▶ [TEXT SHOWN]:
========================================

But, you may say, that Janet Frame play is ‘fiction’. And Janet Frame’s dead, as is Muriel Rukeyser. As I think about this, an email comes from an acquaintance, who writes: ‘This is something I believe in very strongly, the use of fiction to draw out inner realities. It’s why we use clown noses and masks in our practice – to say the things we can’t say otherwise, because we don’t realise we feel them, or are too scared to say them.’ And I go, ‘Ah. I get that.’ But because of the history that Joanathan Gottschall documents, the behaviours that Tillie Olsen and Joanna Russ describe and the French government’s findings, I think that whenever writers bring the life or work of a woman writer into a fiction after her death we have to be very very careful. We have to verify the ‘facts’ we present and justify the inferences we make from the facts and from the writer’s work. Just as we would if she still lived, just as if we would if we were creating a biography – for page, stage or screen – instead of a hybrid work.

Poet Kate Daniels says in Searching/Not Searching: Writing the Biography of Muriel Rukeyser, a 1985 essay about her (never published) biography of Muriel Rukeyser:

The process of biography writing calls for the biographer to stand back, ego firmly in check, to let the life unfold, to flower (or to wither), to reveal itself in all its complexities, contradictions, irrationalities, in short to reveal the full experiential range of any human life.

========================================

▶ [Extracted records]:
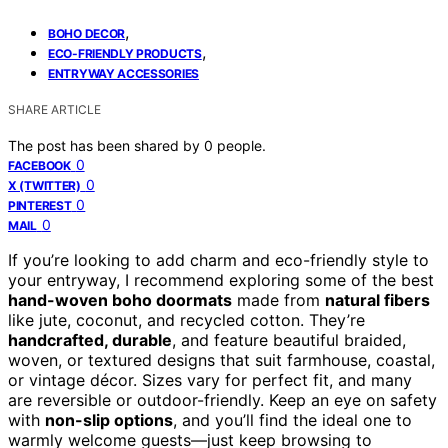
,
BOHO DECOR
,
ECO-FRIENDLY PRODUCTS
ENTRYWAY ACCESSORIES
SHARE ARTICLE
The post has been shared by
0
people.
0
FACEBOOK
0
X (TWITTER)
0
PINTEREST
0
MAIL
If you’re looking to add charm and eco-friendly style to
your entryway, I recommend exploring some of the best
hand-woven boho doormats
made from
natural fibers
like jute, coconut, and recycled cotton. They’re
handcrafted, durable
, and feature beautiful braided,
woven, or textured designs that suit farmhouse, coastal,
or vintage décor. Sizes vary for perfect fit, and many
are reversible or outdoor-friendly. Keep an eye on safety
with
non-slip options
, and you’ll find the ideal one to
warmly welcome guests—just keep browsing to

========================================

▶ [INSTRUCTIONS FOR THE TASK]: Reproduce the passage of the essay on writing about women writers from "Poet Kate Daniels" to "any human life.", word for word.

▶ [WRITTEN SOLUTION]:
Poet Kate Daniels says in Searching/Not Searching: Writing the Biography of Muriel Rukeyser, a 1985 essay about her (never published) biography of Muriel Rukeyser:

The process of biography writing calls for the biographer to stand back, ego firmly in check, to let the life unfold, to flower (or to wither), to reveal itself in all its complexities, contradictions, irrationalities, in short to reveal the full experiential range of any human life.